«El golf es un deporte básicamente injusto». La frase es de Cameron Smith y la ha dicho hasta en dos ocasiones durante su atención a los medios al término de la primera jornada del LIV Golf Andalucía. «Es lo que ahí, ya está, tenemos que aceptarlo», explicó tras firmar un doble bogey y un bogey consecutivos poco antes de escuchar la bocina de suspensión del juego en Valderrama. Se interrumpió por las fuertes rachas de viento que afectaban especialmente a los greenes del 11 y el 14, dos puntos por donde él había pasado minutos antes del bocinazo con las mismas rachas o más. Pues sí, injusto. Se mire como se mire. Los que han jugado sobre todo los primeros nueve hoyos de Valderrama, menos expuestos al viento y más protegidos por árboles, estaban mucho más contentos por la suspensión que los que sobre todo han jugado del 10 al 18… Ya ven, ni las salidas a tiro consiguen eliminar del todo esa injusticia inherente a un deporte que tiene la peculiaridad de jugarse al aire libre.
El juego se suspendió a las 17:08 de la tarde y ya no volvió. Se continuará la primera jornada a partir de las 8:00 y la segunda empezará a las 10:30. Quedan por jugar un puñado de hoyos por delante. El partido estelar con Jon Rahm, Sergio García y Patrick Reed es el que más trabajo se ha dejado. Deben acabar de patear en el green del 14 y jugar el 15, 16, 17 y 18. Ellos han salido beneficiados. Los hoyos 15 y 16 se estaban jugando durísimos y el 17 no era ningún regalo, más bien un dulce envenenado.

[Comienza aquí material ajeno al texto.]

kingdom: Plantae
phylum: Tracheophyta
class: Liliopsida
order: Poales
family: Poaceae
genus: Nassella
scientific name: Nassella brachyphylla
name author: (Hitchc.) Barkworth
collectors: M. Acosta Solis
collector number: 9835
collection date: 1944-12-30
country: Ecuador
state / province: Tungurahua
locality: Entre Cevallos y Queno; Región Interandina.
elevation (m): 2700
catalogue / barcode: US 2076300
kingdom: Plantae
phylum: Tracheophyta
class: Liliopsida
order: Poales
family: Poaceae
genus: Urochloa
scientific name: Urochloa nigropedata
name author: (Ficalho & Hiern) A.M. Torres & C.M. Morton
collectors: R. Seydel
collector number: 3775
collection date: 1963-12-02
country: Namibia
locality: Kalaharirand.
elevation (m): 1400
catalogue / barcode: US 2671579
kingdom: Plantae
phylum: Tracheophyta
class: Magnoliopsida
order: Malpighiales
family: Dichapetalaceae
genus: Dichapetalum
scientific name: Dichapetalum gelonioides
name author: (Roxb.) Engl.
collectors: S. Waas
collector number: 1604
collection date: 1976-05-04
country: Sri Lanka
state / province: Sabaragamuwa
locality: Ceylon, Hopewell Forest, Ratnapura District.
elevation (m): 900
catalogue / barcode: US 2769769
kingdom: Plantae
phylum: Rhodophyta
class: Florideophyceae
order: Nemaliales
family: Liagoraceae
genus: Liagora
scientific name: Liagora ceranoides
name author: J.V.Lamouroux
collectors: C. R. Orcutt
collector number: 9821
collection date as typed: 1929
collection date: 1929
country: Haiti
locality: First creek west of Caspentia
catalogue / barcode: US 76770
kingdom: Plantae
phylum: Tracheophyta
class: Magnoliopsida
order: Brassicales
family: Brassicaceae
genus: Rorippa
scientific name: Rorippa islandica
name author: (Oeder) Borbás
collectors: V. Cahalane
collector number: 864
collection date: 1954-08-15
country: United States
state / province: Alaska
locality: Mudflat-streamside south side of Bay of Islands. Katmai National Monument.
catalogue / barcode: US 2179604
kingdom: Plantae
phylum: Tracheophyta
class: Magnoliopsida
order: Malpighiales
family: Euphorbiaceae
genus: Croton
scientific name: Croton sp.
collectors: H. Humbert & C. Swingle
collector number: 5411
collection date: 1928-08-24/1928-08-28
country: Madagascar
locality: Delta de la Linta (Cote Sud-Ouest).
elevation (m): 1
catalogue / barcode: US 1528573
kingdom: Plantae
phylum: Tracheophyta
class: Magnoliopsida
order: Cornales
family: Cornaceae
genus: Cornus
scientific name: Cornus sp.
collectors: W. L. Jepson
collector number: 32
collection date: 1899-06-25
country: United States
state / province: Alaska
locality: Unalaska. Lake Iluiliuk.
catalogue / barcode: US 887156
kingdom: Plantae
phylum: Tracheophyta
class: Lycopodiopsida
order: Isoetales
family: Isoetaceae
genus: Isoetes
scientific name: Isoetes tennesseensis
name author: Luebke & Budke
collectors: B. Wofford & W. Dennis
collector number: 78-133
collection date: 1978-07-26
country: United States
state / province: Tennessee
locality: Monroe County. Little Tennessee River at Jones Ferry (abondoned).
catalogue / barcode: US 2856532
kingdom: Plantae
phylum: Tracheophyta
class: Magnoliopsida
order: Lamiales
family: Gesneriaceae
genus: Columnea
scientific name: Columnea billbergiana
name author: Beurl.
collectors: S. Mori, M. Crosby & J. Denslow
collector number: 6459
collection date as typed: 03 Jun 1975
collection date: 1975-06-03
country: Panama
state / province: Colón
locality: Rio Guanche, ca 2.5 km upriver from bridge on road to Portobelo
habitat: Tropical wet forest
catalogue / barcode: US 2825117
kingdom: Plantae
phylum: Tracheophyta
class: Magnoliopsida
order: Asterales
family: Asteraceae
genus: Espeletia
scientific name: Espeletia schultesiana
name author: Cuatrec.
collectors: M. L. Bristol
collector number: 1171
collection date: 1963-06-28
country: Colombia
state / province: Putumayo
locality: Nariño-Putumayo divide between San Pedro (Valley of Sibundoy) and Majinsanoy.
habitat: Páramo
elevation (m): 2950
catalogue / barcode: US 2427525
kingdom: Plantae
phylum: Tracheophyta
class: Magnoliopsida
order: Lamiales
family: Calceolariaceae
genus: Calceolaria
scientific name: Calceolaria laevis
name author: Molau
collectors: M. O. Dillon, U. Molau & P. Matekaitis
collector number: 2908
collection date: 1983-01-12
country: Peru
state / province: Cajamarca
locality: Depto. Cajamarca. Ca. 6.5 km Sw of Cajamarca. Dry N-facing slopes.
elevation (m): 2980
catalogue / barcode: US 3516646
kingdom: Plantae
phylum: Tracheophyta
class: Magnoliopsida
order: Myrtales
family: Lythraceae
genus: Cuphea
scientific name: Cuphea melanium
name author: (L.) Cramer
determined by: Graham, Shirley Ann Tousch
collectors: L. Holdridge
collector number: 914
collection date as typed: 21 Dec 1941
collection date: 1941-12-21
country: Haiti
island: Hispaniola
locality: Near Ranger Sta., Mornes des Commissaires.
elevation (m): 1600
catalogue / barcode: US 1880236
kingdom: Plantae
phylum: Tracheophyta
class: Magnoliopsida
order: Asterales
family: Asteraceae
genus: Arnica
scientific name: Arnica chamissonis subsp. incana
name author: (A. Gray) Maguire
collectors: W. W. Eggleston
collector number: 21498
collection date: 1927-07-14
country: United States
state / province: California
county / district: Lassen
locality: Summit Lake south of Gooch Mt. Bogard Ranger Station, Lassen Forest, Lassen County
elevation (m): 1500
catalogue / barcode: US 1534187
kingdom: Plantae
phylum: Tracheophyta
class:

¿Por qué regresa el juego tan pronto y se adelanta casi tres horas el inicio de la segunda jornada? Pues no hay una explicación oficial. Lo que le han dicho a los jugadores es que se prevé más viento por la tarde que por la mañana. Sin embargo, la predicción dice lo contrario. Precisamente, a partir de la una de la tarde baja la intensidad. Dejémoslo, entonces, en que es una manera de curarse en salud por si la predicción no acierta, no vaya a ser que vuelvan a jugar más tarde, el viento sople, obligue a suspender y no se pueda completar el juego tampoco mañana sábado. Dejémolso ahí.
Ha sido una jornada muy dura en Valderrama. Como se esperaba. Sólo cinco jugadores marchaban bajo par en el momento de la suspensión: Talor Gooch, Lee Westwood, Cameron Smith, Joaco Niemann y Branden Grace. Todos con -1. De los cinco, únicamente Niemann presentaba una tarjeta sin bogeys. Uno de los héroes del día. El otro ha sido Cameron Smith. El australiano ha llegado a alcanzar el resultado de -4, algo que parecía irreal como estaba soplando el viento. Más o menos ha arreciado siempre con la misma fuerza, pero al ser poniente, aire que seca, los greenes se han ido poniendo más duros y rápidos y, por tanto, mucho más difíciles conforme avanzaba la jornada.
La clasificación está muy apretada. Hay 44 jugadores separados únicamente por cinco golpes. Jon Rahm (PAR) está perfectamente colocado tras sacar un rendimiento espectacular al putter. Ha metido algunos de par y de birdie realmente valiosos, esos de entre dos y cuatro metros que tantas veces se ven en una jornada de viento en Valderrama y que marcan la diferencia entre estar arriba en la pelea o descolgarse.
En cuanto al resto de españoles, Sergio García (+2), al que precisamente no le ha ayudado demasiado el putter, al menos no tanto como en el caso de Rahm, ha estado mucho mejor de tee a green de lo que dice el resultado. Dos tripateos le han hecho perder terreno. Las sensaciones, en cualquier caso, son mucho mejores. Si golpe en el 6, a metro y medio de la bandera, ha sido fabuloso. Además, Josele Ballester está +3, David Puig se encuentra con +4 y Luis Masaveu ha empezado con +5.
Entre los jugadores que han sufrido lo suyo en este primer día están Carlos Ortiz (+8), que hace tres semanas estaba peleando por ganar en las durísimas condiciones del US Open, Dean Burmester (+5) o Louis Oosthuizen (+5).